Selon Marcos Roberto de Souza, le directeur de la prison, ce dispositif s’avère à la fois économique et efficace. « Elles sont moins chères et plus efficaces que les chiens », a-t-il déclaré. L’équipe aviaire, menée par une oie baptisée Piu Piu, est installée dans un espace vert aménagé, soigneusement séparé des détenus.
Le système de surveillance à plumes fonctionne correctement, assurent les autorités brésiliennes. Les oies, grâce à leur vigilance naturelle et à leurs cris puissants, dissuadent les tentatives d’évasion ou d’intrusion. Cette approche innovante, bien que surprenante, témoigne de la recherche constante de solutions adaptées aux contraintes budgétaires et aux défis sécuritaires des prisons brésiliennes.

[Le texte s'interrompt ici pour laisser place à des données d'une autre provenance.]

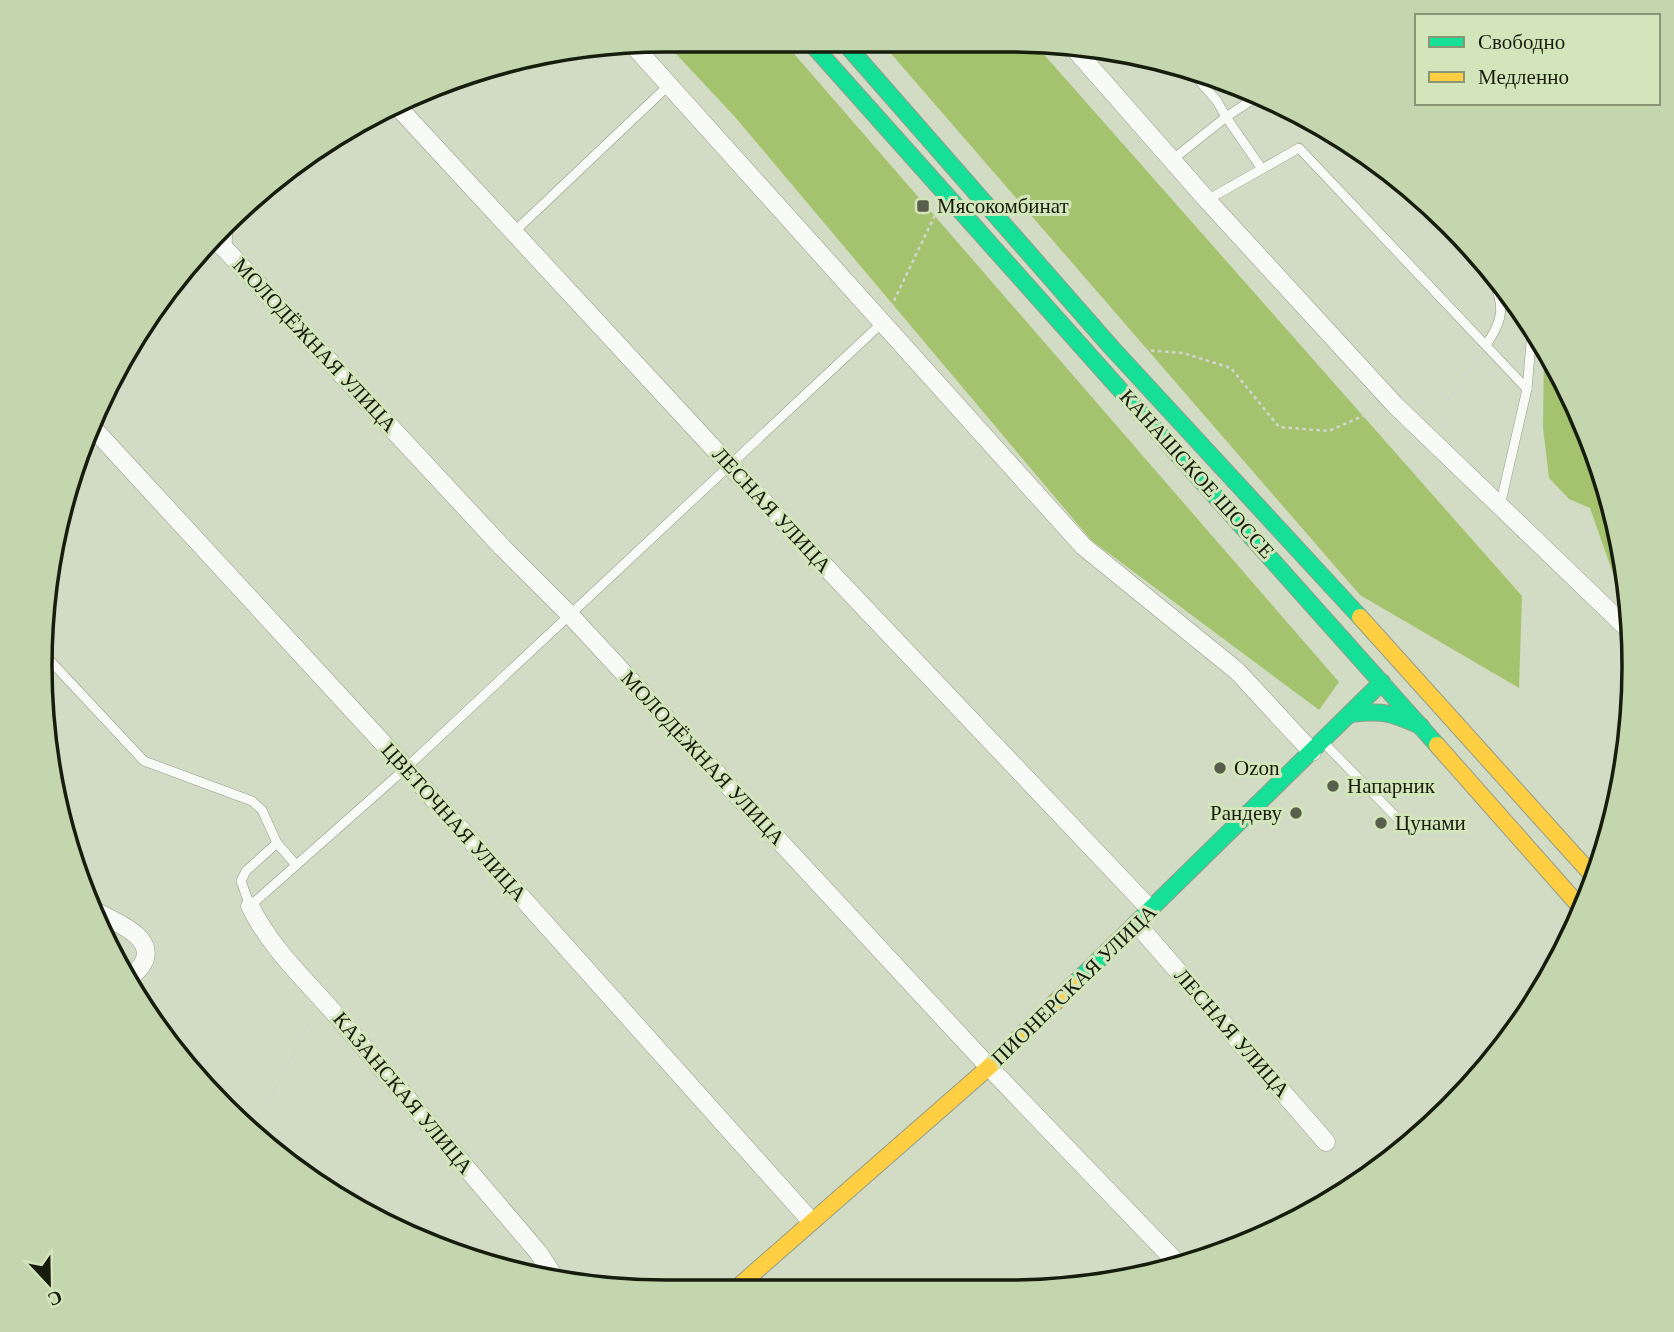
<svg xmlns="http://www.w3.org/2000/svg" width="1674" height="1332" viewBox="0 0 1674 1332" font-family="'Times New Roman',serif">
<style>
.forest{fill:#a5c36f}
.lines{fill:none;stroke-linecap:round;stroke-linejoin:round}
.lane-casing{stroke:#939b89;stroke-width:10}
.street-casing{stroke:#939b89;stroke-width:19}
.fast-casing{stroke:#939b89;stroke-width:18}
.slow-casing{stroke:#939b89;stroke-width:18}
.path{stroke:#d3d6ce;stroke-width:2.5;stroke-dasharray:3.5 3.5;stroke-linecap:butt}
.lane{stroke:#f8faf6;stroke-width:9}
.street{stroke:#f8faf6;stroke-width:18}
.fast{stroke:#16e098;stroke-width:16}
.slow{stroke:#ffcf43;stroke-width:16}
.poi-dot{fill:#58604d;stroke:#d3e6bb;stroke-width:2.5}
.labels{text-anchor:middle;stroke-width:6;stroke-linejoin:round;paint-order:stroke}
.poi-label{font-size:21px;fill:#171d0d;stroke:#d3e6bb;text-anchor:start}
.street-label{font-size:21px;fill:#171d0d;stroke:#d3e6bb}
.rim{fill:none;stroke:#171d0d;stroke-width:3.5}
</style>
<rect width="100%" height="100%" fill="#d2dcc5"/>
<g class="forest">
<path d="M664,41h119l556,641 -20,28 -228,-170 -356,-423z"/>
<path d="M880,41l153,1 489,554 -3,92 -159,-93z"/>
<path d="M1544,346l6,7 51,112 27,120 1,15 -13,-18 -26,-74 -21,-9 -20,-21 -6,-50z"/>
</g>
<g class="lines">
<defs>
<g id="lane">
<path d="M1190,70l27,31 9,16 32,-21"/>
<path d="M1172,160l54,-43 36,52 -55,31"/>
<path d="M1262,169l37,-21 228,241"/>
<path d="M1401,181l57,60"/>
<path d="M514,232l156,-148"/>
<path d="M227,249l1,-29"/>
<path d="M1486,345c13,-19 20,-34 10,-57"/>
<path d="M1500,506l27,-117 5,-58"/>
<path d="M42,652l102,109 108,40 10,9 15,33 19,22"/>
<path d="M1323,742l81,83"/>
<path d="M277,843l-31,28 -5,10 9,25 156,-138 477,-446"/>
</g>
<g id="street">
<path d="M633,45l450,501 154,125 75,81"/>
<path d="M1072,46l135,154 188,205 235,226"/>
<path d="M397,106l333,360 421,444"/>
<path d="M213,238l14,13 276,297 67,67 419,452 191,199"/>
<path d="M93,428l313,340 405,453"/>
<path d="M250,906c22,45 61,79 93,117 65,76 130,153 195,229l19,29"/>
<path d="M97,912c18,10 62,26 45,53 -4,6 -11,11 -16,16"/>
<path d="M1137,924l189,218"/>
</g>
<g id="fast">
<path d="M809,41l628,704"/>
<path d="M843,41l268,306 249,270"/>
<path d="M1351,714c33,-4 40,-1 70,12"/>
<path d="M1073,985l309,-303"/>
</g>
<g id="slow">
<path d="M1360,617l234,260"/>
<path d="M1437,745l145,164"/>
<path d="M417,1239l62,21"/>
<path d="M732,1292l257,-225 84,-82"/>
</g>
</defs>
<use href="#lane" class="lane-casing"/>
<use href="#street" class="street-casing"/>
<use href="#fast" class="fast-casing"/>
<use href="#slow" class="slow-casing"/>
<g class="path">
<path d="M891,307l44,-92"/>
<path d="M1144,350l39,3 48,15 48,59 50,4 49,-22"/>
<path d="M1441,427l6,-26 33,-47"/>
<path d="M253,1133l61,-120"/>
</g>
<use href="#lane" class="lane"/>
<use href="#street" class="street"/>
<use href="#fast" class="fast"/>
<use href="#slow" class="slow"/>
</g>
<g class="poi-dot">
<rect x="916" y="199" width="14" height="14" rx="3.5"/>
<circle cx="1220" cy="768" r="7"/>
<circle cx="1333" cy="786" r="7"/>
<circle cx="1296" cy="813" r="7"/>
<circle cx="1381" cy="823" r="7"/>
</g>
<g class="labels">
<g class="poi-label">
<text x="937" y="213">Мясокомбинат</text>
<text x="1234" y="775">Ozon</text>
<text x="1347" y="793">Напарник</text>
<text x="1282" y="820" text-anchor="end">Рандеву</text>
<text x="1395" y="830">Цунами</text>
</g>
<g class="street-label">
<text transform="translate(315 345) rotate(47)" y="7">МОЛОДЁЖНАЯ УЛИЦА</text>
<text transform="translate(1197 474) rotate(48)" y="7">КАНАШСКОЕ ШОССЕ</text>
<text transform="translate(772 510) rotate(47)" y="7">ЛЕСНАЯ УЛИЦА</text>
<text transform="translate(703 758) rotate(47)" y="7">МОЛОДЁЖНАЯ УЛИЦА</text>
<text transform="translate(454 822) rotate(48)" y="7">ЦВЕТОЧНАЯ УЛИЦА</text>
<text transform="translate(1074 985) rotate(-44)" y="7">ПИОНЕРСКАЯ УЛИЦА</text>
<text transform="translate(1232 1033) rotate(49)" y="7">ЛЕСНАЯ УЛИЦА</text>
<text transform="translate(403 1093) rotate(50)" y="7">КАЗАНСКАЯ УЛИЦА</text>
</g>
</g>
<path d="M0 0H1674V1332H0ZM666 52H1008A614 614 0 0 1 1622 666V666A614 614 0 0 1 1008 1280H666A614 614 0 0 1 52 666V666A614 614 0 0 1 666 52Z" fill="#c4d6ad" fill-rule="evenodd"/>
<path class="rim" d="M666 52H1008A614 614 0 0 1 1622 666V666A614 614 0 0 1 1008 1280H666A614 614 0 0 1 52 666V666A614 614 0 0 1 666 52Z"/>
<rect x="1415" y="14" width="245" height="91" fill="#d3e6bb" stroke="#889675" stroke-width="2"/>
<rect x="1429" y="37" width="35" height="10" fill="#16e098" stroke="#889675" stroke-width="2"/>
<text x="1478" y="49" font-size="21" fill="#171d0d">Свободно</text>
<rect x="1429" y="72" width="35" height="10" fill="#ffcf43" stroke="#889675" stroke-width="2"/>
<text x="1478" y="84" font-size="21" fill="#171d0d">Медленно</text>
<g transform="translate(49 1283) rotate(158)" stroke="#d3e6bb" stroke-width="5" paint-order="stroke">
<path d="M0-5L12 26L0 18L-12 26Z" fill="#171d0d"/>
<text y="-10" font-size="19" font-weight="bold" text-anchor="middle" fill="#171d0d">С</text>
</g>
</svg>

À ce stade, aucun incident majeur n’a été signalé depuis la mise en place de ce dispositif de sécurité original.
À retenir
- Une prison brésilienne utilise des oies pour renforcer sa sécurité.

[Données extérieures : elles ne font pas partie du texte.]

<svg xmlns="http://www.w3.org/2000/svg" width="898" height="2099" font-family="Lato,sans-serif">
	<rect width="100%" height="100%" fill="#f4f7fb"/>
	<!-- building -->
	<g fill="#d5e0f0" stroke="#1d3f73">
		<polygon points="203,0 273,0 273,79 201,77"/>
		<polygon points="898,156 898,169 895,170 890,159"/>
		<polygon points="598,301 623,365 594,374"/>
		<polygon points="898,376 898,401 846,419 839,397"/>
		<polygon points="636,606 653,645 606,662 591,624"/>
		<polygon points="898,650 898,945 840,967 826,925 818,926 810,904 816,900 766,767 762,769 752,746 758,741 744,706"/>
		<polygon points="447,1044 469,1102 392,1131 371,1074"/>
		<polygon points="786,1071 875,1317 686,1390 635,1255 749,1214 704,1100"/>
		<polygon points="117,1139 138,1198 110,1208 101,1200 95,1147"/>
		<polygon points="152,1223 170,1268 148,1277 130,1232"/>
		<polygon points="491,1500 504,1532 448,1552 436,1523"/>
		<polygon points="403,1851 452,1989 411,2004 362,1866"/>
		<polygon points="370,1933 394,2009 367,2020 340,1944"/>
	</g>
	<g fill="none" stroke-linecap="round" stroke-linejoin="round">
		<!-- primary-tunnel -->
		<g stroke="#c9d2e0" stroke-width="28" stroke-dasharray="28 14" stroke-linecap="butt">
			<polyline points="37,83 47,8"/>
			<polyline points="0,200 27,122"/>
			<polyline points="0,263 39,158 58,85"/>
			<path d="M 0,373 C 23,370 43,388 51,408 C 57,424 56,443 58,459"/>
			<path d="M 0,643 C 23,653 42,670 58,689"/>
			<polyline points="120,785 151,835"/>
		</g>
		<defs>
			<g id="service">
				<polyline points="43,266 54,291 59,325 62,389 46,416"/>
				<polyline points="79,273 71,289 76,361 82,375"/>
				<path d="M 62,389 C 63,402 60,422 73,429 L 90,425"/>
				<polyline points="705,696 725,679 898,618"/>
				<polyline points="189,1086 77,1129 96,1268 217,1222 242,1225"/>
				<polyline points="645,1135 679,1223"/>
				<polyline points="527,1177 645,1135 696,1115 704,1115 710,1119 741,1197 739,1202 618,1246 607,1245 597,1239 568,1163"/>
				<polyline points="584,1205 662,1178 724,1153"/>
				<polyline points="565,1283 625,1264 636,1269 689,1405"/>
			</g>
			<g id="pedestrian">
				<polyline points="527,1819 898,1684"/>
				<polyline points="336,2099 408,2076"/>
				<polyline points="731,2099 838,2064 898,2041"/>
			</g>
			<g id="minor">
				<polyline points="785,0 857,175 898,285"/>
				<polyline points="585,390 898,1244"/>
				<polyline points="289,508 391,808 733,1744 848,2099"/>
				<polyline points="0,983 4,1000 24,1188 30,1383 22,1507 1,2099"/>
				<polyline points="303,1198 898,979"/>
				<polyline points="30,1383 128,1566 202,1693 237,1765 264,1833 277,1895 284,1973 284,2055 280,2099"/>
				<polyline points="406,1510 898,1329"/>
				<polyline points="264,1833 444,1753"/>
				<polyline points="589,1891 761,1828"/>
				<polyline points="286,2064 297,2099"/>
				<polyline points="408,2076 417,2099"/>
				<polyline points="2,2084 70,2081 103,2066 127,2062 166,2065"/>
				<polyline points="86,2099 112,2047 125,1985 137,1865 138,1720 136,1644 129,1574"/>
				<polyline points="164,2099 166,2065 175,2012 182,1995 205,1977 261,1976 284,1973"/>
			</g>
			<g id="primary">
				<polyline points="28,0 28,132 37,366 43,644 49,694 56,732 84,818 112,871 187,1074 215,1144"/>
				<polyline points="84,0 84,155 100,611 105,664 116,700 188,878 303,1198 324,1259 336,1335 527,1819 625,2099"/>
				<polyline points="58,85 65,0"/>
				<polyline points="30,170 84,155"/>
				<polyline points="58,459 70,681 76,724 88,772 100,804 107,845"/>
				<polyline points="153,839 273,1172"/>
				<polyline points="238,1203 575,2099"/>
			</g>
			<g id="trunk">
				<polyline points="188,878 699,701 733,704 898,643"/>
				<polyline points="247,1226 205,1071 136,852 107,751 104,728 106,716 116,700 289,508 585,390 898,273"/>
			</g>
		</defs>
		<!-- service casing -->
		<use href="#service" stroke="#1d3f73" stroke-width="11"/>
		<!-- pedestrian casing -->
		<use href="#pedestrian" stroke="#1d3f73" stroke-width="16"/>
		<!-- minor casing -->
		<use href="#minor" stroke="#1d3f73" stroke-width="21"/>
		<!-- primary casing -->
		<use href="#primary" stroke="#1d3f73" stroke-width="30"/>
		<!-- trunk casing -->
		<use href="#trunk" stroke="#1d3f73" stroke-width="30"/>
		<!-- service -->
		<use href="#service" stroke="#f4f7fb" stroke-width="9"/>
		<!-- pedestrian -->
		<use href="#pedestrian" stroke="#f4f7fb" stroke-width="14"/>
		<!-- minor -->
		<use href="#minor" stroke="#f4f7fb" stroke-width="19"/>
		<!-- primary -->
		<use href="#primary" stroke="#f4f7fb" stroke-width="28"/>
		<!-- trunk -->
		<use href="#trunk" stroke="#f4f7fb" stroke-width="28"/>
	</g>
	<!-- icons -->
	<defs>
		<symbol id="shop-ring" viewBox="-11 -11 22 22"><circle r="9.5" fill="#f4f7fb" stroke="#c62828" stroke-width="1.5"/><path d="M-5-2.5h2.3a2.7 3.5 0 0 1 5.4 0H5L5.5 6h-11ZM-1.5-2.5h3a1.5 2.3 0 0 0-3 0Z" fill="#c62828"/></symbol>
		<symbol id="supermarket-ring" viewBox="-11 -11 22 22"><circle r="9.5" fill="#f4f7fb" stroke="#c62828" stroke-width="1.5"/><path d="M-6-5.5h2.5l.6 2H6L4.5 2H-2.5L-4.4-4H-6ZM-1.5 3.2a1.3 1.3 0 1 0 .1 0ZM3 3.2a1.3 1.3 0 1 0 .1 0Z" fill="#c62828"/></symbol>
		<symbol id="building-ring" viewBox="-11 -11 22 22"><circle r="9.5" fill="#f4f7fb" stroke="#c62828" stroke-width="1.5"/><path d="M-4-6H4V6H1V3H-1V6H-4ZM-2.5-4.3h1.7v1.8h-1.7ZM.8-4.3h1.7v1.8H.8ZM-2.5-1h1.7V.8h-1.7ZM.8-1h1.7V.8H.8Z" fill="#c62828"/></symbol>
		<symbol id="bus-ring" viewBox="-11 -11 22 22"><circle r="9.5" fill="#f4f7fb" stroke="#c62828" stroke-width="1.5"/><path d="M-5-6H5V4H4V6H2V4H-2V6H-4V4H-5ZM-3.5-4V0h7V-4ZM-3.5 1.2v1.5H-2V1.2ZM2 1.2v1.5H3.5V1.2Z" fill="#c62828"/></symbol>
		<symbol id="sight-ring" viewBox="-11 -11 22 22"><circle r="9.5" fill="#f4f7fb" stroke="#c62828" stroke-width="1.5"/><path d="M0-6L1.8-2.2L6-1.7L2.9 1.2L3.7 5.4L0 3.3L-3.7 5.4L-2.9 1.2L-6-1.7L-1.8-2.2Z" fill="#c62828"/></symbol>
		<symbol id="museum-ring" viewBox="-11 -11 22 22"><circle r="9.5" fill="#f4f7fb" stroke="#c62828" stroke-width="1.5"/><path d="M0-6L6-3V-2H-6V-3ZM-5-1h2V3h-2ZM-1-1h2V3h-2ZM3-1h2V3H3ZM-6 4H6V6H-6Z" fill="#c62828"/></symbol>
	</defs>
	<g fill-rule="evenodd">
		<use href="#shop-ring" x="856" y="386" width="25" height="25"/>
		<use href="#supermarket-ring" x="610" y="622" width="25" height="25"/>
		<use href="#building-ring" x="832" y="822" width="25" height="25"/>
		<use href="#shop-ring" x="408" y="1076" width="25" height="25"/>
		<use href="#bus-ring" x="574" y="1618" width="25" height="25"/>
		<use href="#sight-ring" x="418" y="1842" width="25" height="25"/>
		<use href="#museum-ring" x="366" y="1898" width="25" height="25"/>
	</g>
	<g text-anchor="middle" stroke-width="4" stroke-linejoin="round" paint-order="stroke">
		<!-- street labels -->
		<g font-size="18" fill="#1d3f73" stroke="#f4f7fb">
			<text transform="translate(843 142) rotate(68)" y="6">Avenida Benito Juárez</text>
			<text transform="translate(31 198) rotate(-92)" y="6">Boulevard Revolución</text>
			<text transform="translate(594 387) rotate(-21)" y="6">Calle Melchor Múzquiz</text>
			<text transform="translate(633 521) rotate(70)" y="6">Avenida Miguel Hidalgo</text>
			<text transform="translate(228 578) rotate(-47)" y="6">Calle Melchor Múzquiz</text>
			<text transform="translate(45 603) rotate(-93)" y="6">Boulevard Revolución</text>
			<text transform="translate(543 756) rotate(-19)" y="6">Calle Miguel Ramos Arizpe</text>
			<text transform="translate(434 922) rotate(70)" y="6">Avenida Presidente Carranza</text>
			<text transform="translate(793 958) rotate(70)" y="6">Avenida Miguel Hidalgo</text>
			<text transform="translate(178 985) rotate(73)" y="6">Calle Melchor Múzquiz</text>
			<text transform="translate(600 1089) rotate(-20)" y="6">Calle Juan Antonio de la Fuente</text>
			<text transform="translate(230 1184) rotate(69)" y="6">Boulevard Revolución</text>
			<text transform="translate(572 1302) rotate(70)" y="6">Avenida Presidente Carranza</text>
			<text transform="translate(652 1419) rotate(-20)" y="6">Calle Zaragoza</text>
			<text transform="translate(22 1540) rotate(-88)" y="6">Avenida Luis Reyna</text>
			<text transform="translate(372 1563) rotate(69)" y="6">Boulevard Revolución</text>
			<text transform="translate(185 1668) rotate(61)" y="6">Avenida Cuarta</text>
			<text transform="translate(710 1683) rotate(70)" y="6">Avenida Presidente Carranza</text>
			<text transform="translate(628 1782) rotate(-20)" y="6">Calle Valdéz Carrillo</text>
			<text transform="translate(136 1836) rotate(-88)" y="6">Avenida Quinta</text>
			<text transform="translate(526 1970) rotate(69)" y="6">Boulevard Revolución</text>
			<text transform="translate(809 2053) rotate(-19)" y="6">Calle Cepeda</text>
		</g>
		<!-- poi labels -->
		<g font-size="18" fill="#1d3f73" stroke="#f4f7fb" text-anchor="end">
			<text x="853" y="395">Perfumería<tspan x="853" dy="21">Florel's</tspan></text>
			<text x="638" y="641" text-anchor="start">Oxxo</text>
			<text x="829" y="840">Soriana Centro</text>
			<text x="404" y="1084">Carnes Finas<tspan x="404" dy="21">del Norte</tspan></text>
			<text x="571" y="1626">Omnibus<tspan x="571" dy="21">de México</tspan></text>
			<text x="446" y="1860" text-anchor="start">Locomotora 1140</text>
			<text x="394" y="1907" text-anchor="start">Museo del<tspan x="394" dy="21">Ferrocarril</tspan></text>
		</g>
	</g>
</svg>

- Le directeur de l’établissement estime que les oies sont plus efficaces et moins coûteuses que les chiens de garde.
- Le système semble fonctionner correctement, selon les autorités.
Contexte
La sécurité des prisons est un enjeu majeur au Brésil, confronté à des problèmes de surpopulation carcérale et de violence. Les établissements pénitentiaires sont constamment à la recherche de solutions innovantes pour prévenir les évasions et maintenir l’ordre.
Ce qui change
Ce dispositif de sécurité original concerne directement la prison de Santa Catarina et ses surveillants. Il pourrait également inspirer d’autres établissements pénitentiaires brésiliens à adopter des méthodes de surveillance alternatives.
Prochaines étapes
Les autorités brésiliennes devraient continuer à évaluer l’efficacité de ce système de surveillance aviaire et envisager son éventuelle généralisation à d’autres prisons.
Chiffres clés
Aucun chiffre clé n’est fourni dans la source.